Relatives of Shaikh say he was mentally ill and was duped into committing the crime by the Tajik Mafia.
British prime minister Gordon Brown condemned the execution – China’s first of a European citizen in almost 60 years – saying he was “appalled and disappointed” at the decision.
However, China was defiant. “Nobody has the right to speak ill of China’s judicial sovereignty,” foreign ministry spokeswoman Jiang Yu said.
“We express our strong dissatisfaction and resolute opposition over the groundless British accusations.”
British foreign office minister Ivan Lewis summoned China’s ambassador in London, Fu Ying, to protest at the execution.
“I made clear that the execution of Mr Shaikh was totally unacceptable, and that China had failed in its basic human rights responsibilities in this case,” Mr Lewis said in a statement after what he described as a “difficult conversation”.
The tough language from both sides suggests that this could be the first stage in a bitter diplomatic row, while the case is unlikely to help China’s image in Britain.
At the same time, it could also cause further resentment against the West in China, where many people are annoyed at what they see as “interference” in the country’s domestic affairs.

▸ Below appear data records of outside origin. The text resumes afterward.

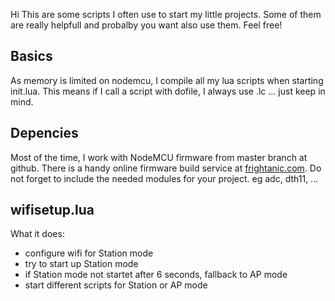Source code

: Hi
This are some scripts I often use to start my little projects.
Some of them are really helpfull and probalby you want also use them.
Feel free!

## Basics
As memory is limited on nodemcu, I compile all my lua scripts when starting init.lua.
This means if I call a script with dofile, I always use .lc ... just keep in mind.

## Depencies
Most of the time, I work with NodeMCU firmware from master branch at github.
There is a handy online firmware build service at [frightanic.com](http://frightanic.com/nodemcu-custom-build).
Do not forget to include the needed modules for your project. eg adc, dth11, ...

## wifisetup.lua
What it does:
* configure wifi for Station mode
* try to start up Station mode
* if Station mode not startet after 6 seconds, fallback to AP mode
* start different scripts for Station or AP mode

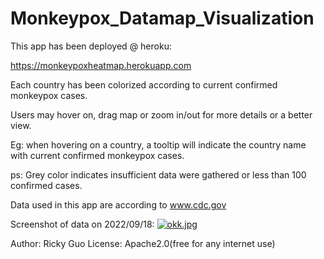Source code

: # Monkeypox_Datamap_Visualization
This app has been deployed @ heroku:

https://monkeypoxheatmap.herokuapp.com

Each country has been colorized according to current confirmed monkeypox cases.

Users may hover on, drag map or zoom in/out for more details or a better view.

Eg: when hovering on a country, a tooltip will indicate the country name with current confirmed monkeypox cases. 

ps: Grey color indicates insufficient data were gathered or less than 100 confirmed cases.

Data used in this app are according to www.cdc.gov

Screenshot of data on 2022/09/18:
[![okk.jpg](https://i.postimg.cc/JnnDN9wP/okk.jpg)](https://postimg.cc/DW9wFpwX)

Author: Ricky Guo
License: Apache2.0(free for any internet use)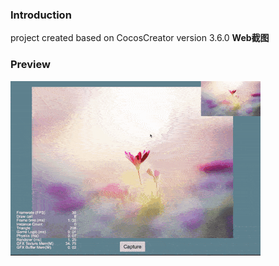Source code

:### Introduction

project created based on CocosCreator version 3.6.0 **Web截图** 

### Preview
![image](../../../gif/202203/2022030522.gif)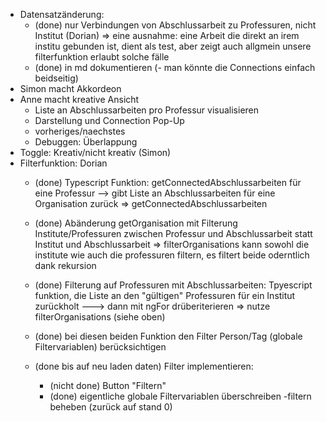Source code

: - Datensatzänderung:
  - (done) nur Verbindungen von Abschlussarbeit zu Professuren, nicht Institut (Dorian)
    => eine ausnahme: eine Arbeit die direkt an irem institu gebunden ist, dient als test, aber zeigt auch allgmein unsere filterfunktion erlaubt solche fälle
  - (done) in md dokumentieren 
(- man könnte die Connections einfach beidseitig)
- Simon macht Akkordeon
- Anne macht kreative Ansicht
  - Liste an Abschlussarbeiten pro Professur visualisieren
  - Darstellung und Connection Pop-Up
  - vorheriges/naechstes
  - Debuggen: Überlappung
- Toggle: Kreativ/nicht kreativ (Simon)
- Filterfunktion: Dorian
  - (done) Typescript Funktion: getConnectedAbschlussarbeiten für eine Professur --> gibt Liste an Abschlussarbeiten für eine Organisation zurück
    => getConnectedAbschlussarbeiten
  - (done) Abänderung getOrganisation mit Filterung Institute/Professuren zwischen Professur und Abschlussarbeit statt Institut und Abschlussarbeit
    => filterOrganisations kann sowohl die institute wie auch die professuren filtern, es filtert beide oderntlich dank rekursion
  - (done) Filterung auf Professuren mit Abschlussarbeiten: Tpyescript funktion, die Liste an den "gültigen" Professuren für ein Institut zurückholt ---> dann mit ngFor drüberiterieren
    => nutze filterOrganisations (siehe oben)
  
  - (done) bei diesen beiden Funktion den Filter Person/Tag (globale Filtervariablen) berücksichtigen
  - (done bis auf neu laden daten) Filter implementieren:
    - (nicht done) Button "Filtern"
    - (done) eigentliche globale Filtervariablen überschreiben
    -filtern beheben (zurück auf stand 0)
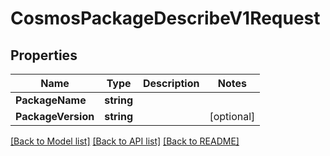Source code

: # CosmosPackageDescribeV1Request

## Properties

Name | Type | Description | Notes
------------ | ------------- | ------------- | -------------
**PackageName** | **string** |  | 
**PackageVersion** | **string** |  | [optional] 

[[Back to Model list]](../README.md#documentation-for-models) [[Back to API list]](../README.md#documentation-for-api-endpoints) [[Back to README]](../README.md)


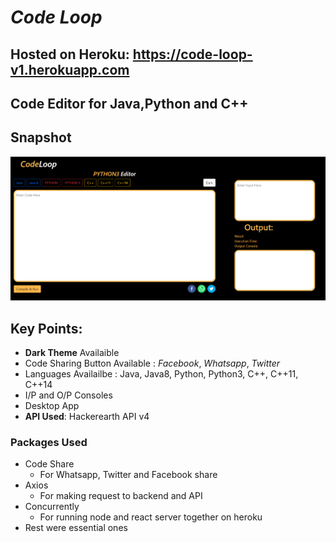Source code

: # *Code Loop* 
## Hosted on Heroku: https://code-loop-v1.herokuapp.com
## Code Editor for Java,Python and C++

## Snapshot
![CodeLoop Image](https://github.com/yogeshsherawat/code-loop-v1/blob/main/images/code_loop.PNG)

## Key Points:
* __Dark Theme__ Availaible
* Code Sharing Button Available : *Facebook*, _Whatsapp_, _Twitter_
* Languages Availailbe : Java, Java8, Python, Python3, C++, C++11, C++14
* I/P and O/P Consoles
* Desktop App
* **API Used**: Hackerearth API v4

### Packages Used
* Code Share
  * For Whatsapp, Twitter and Facebook share
* Axios 
  * For making request to backend and API  
* Concurrently
  * For running node and react server together on heroku
* Rest were essential ones    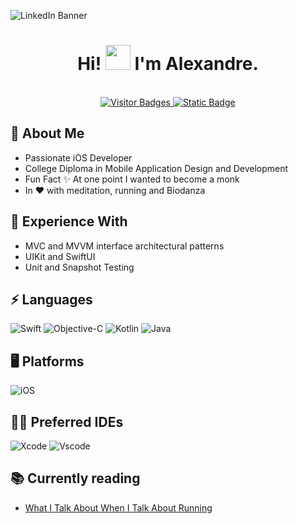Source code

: ![LinkedIn Banner](https://github.com/user-attachments/assets/c6b36c23-3089-43d5-a2fe-bcb541bfc153)

<h1 align="center">Hi! <img src="https://github.com/sudnyeshtalekar/sudnyeshtalekar/blob/master/Assets/Hi.gif" width="40px"> I'm Alexandre.</h1>
<p align="center"><br/>
  <a href="">
    <img alt="Visitor Badges" src="https://visitor-badge.laobi.icu/badge?page_id=alexandregravelle.alexandregravelle">
  </a>
  <a href="https://www.linkedin.com/in/alexandre-gravelle/">
    <img alt="Static Badge" src="https://img.shields.io/badge/LinkedIn-blue?logo=linkedIn">
  </a>
</p>

## 🙋 About Me
* Passionate iOS Developer
* College Diploma in Mobile Application Design and Development
* Fun Fact ✨ At one point I wanted to become a monk
* In ❤️ with meditation, running and Biodanza

## 🧠 Experience With
* MVC and MVVM interface architectural patterns
* UIKit and SwiftUI
* Unit and Snapshot Testing

## ⚡ Languages 
![Swift](https://img.shields.io/badge/swift-F54A2A?style=for-the-badge&logo=swift&logoColor=white) ![Objective-C](https://img.shields.io/badge/OBJECTIVE--C-%233A95E3.svg?style=for-the-badge&logo=apple&logoColor=white) ![Kotlin](https://img.shields.io/badge/Kotlin-0095D5?&style=for-the-badge&logo=kotlin&logoColor=white) ![Java](https://img.shields.io/badge/java-%23ED8B00.svg?style=for-the-badge&logo=openjdk&logoColor=white)

## 🖥️ Platforms
![iOS](https://img.shields.io/badge/iOS-000000?style=for-the-badge&logo=ios&logoColor=white)

## 👨‍💻 Preferred IDEs
![Xcode](https://img.shields.io/badge/Xcode-007ACC?style=for-the-badge&logo=Xcode&logoColor=white) ![Vscode](https://img.shields.io/badge/Vscode-007ACC?style=for-the-badge&logo=visual-studio-code&logoColor=white)

## 📚 Currently reading
* [What I Talk About When I Talk About Running](https://www.goodreads.com/book/show/2195464.What_I_Talk_About_When_I_Talk_About_Running)
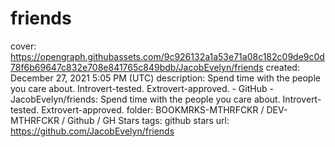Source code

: # friends

cover: https://opengraph.githubassets.com/9c926132a1a53e71a08c182c09de9c0d78f6b69647c832e708e841765c849bdb/JacobEvelyn/friends
created: December 27, 2021 5:05 PM (UTC)
description: Spend time with the people you care about. Introvert-tested. Extrovert-approved. - GitHub - JacobEvelyn/friends: Spend time with the people you care about. Introvert-tested. Extrovert-approved.
folder: BOOKMRKS-MTHRFCKR / DEV-MTHRFCKR / Github / GH Stars
tags: github stars
url: https://github.com/JacobEvelyn/friends
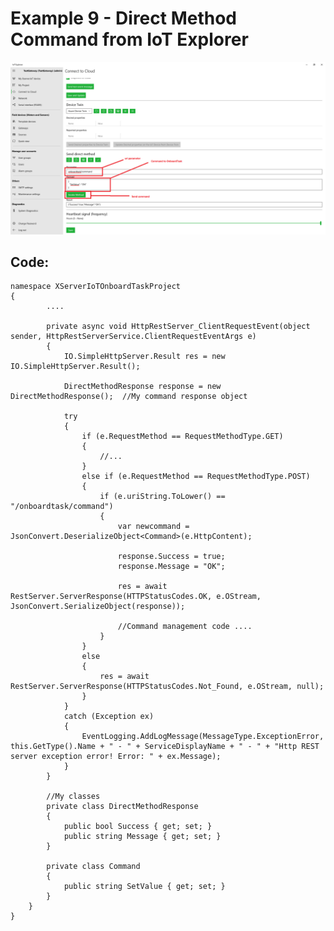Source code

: # Example 9 - Direct Method Command from IoT Explorer

![](images/IoTExplorer.png)

## Code:

    namespace XServerIoTOnboardTaskProject
    {
            ....

            private async void HttpRestServer_ClientRequestEvent(object sender, HttpRestServerService.ClientRequestEventArgs e)
            {
                IO.SimpleHttpServer.Result res = new IO.SimpleHttpServer.Result();

                DirectMethodResponse response = new DirectMethodResponse();  //My command response object

                try
                {
                    if (e.RequestMethod == RequestMethodType.GET)
                    {
                        //...
                    }
                    else if (e.RequestMethod == RequestMethodType.POST)
                    {
                        if (e.uriString.ToLower() == "/onboardtask/command")
                        {
                            var newcommand = JsonConvert.DeserializeObject<Command>(e.HttpContent);

                            response.Success = true;
                            response.Message = "OK";

                            res = await RestServer.ServerResponse(HTTPStatusCodes.OK, e.OStream, JsonConvert.SerializeObject(response));

                            //Command management code ....
                        }
                    }
                    else
                    {
                        res = await RestServer.ServerResponse(HTTPStatusCodes.Not_Found, e.OStream, null);
                    }
                }
                catch (Exception ex)
                {
                    EventLogging.AddLogMessage(MessageType.ExceptionError, this.GetType().Name + " - " + ServiceDisplayName + " - " + "Http REST server exception error! Error: " + ex.Message);
                }
            }

            //My classes
            private class DirectMethodResponse
            {
                public bool Success { get; set; }
                public string Message { get; set; }
            }

            private class Command
            {
                public string SetValue { get; set; }
            }
        }
    }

The European Union also condemned the execution, saying it deeply regretted that China had not heeded repeated calls from the EU and Britain for Shaikh to be spared the death penalty.
Human rights group Amnesty International said the execution “highlights the injustice and inhumanity of the death penalty, particularly is implemented in China”.
China’s decision to brush off calls for clemency is the latest sign of the country flexing its new diplomatic and political muscle, after the jailing of top dissident Liu Xiaobo at Christmas and through the perception generated that it was China’s intransigence that prevented the Copenhagen talks on climate change resulting in deeper cuts in emissions of carbon dioxide than originally hoped.
Following speculation about the method of execution, the Xinhua news agency reported that Shaikh had been killed by lethal injection. China executes more people than the rest of the world put together.
The sentence was carried out at 10.30am local time as scheduled in Urumqi, capital of the far-west region of Xinjiang. Shaikh’s family, including cousins who were in China hoping for a last-minute reprieve, expressed in a statement “their grief at the Chinese decision to refuse mercy”.
There had been repeated attempts to have Shaikh examined by a doctor to assess his mental health, an evaluation which his lawyer said he never received.
Shaikh’s relatives and the British government argued that the former businessman suffered from bipolar disorder, also known as manic depression.
Shaikh (53), a former taxi driver, first learned on Monday from his visiting cousins that he was about to be executed.
His supporters say he was lured to China from a life on the street in Poland by men playing on his dreams to record a pop song for world peace.
Shaikh, who was born in Pakistan but grew up in Britain, was arrested in 2007 for carrying a suitcase packed with 4kg of heroin into China on a flight from Tajikistan.
He was convicted in 2008 after a half-hour trial. In one court appearance during his trial and appeal process, the judges reportedly laughed at his rambling remarks.
The rights group Reprieve, which had tried to stop Shaikh’s execution, said his death was “a sad indictment of today’s world, and particularly of China’s legal system”.